# About this task:
Count the lines below that contain the string "Tochter", and reply with the number alone.

# Exercise data:
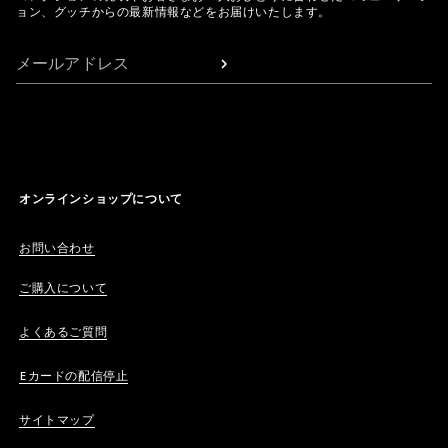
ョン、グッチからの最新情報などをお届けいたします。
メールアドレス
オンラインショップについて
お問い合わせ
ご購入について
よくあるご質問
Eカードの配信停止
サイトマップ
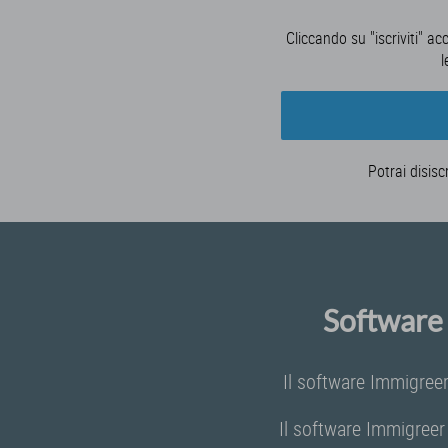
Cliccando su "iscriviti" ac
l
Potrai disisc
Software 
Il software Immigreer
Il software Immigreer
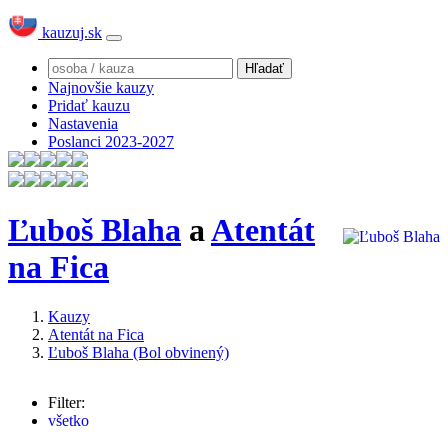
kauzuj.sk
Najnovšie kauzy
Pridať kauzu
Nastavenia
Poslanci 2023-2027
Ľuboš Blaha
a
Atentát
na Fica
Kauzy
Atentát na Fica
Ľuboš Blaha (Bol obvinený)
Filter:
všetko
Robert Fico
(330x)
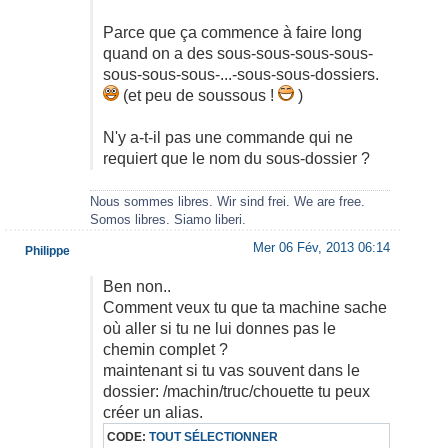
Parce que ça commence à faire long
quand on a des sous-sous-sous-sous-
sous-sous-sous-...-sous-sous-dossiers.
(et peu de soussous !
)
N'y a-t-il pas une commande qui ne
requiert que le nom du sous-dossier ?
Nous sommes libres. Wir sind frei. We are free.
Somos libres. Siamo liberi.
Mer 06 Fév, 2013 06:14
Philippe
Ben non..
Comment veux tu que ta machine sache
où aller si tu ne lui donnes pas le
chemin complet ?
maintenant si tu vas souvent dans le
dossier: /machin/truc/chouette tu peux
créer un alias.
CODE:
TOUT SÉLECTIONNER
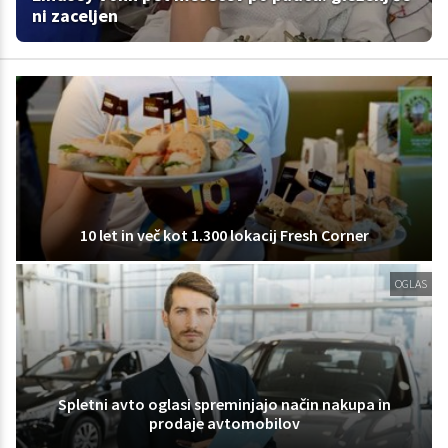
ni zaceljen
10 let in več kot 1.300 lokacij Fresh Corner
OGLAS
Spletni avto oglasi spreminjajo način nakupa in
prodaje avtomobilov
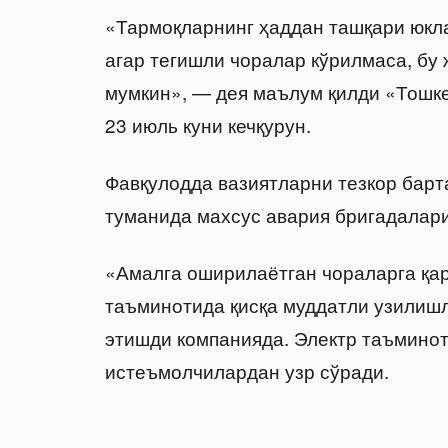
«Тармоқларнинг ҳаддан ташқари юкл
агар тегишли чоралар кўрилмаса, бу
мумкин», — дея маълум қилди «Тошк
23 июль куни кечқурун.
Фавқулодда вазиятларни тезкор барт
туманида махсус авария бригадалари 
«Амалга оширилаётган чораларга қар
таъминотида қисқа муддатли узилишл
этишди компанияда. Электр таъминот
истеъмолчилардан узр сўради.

...

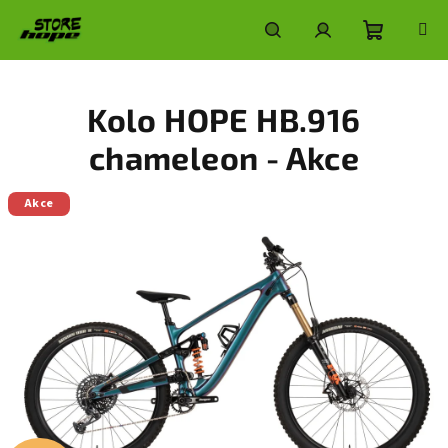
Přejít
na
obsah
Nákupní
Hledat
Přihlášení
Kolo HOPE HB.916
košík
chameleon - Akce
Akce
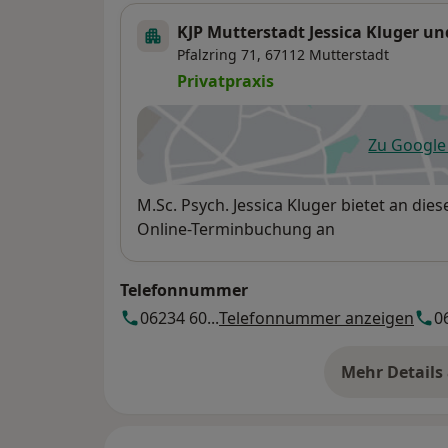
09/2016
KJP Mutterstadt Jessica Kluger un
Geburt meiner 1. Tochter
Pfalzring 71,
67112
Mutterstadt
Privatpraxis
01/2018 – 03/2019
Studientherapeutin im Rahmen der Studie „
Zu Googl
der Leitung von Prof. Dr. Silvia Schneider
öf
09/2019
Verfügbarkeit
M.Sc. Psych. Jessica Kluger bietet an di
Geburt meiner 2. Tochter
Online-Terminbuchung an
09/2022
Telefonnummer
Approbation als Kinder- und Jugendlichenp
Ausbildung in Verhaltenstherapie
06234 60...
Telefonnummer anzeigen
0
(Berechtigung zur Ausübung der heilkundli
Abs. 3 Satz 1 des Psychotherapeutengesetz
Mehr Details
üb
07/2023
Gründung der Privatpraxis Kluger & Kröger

# Exercise output:
2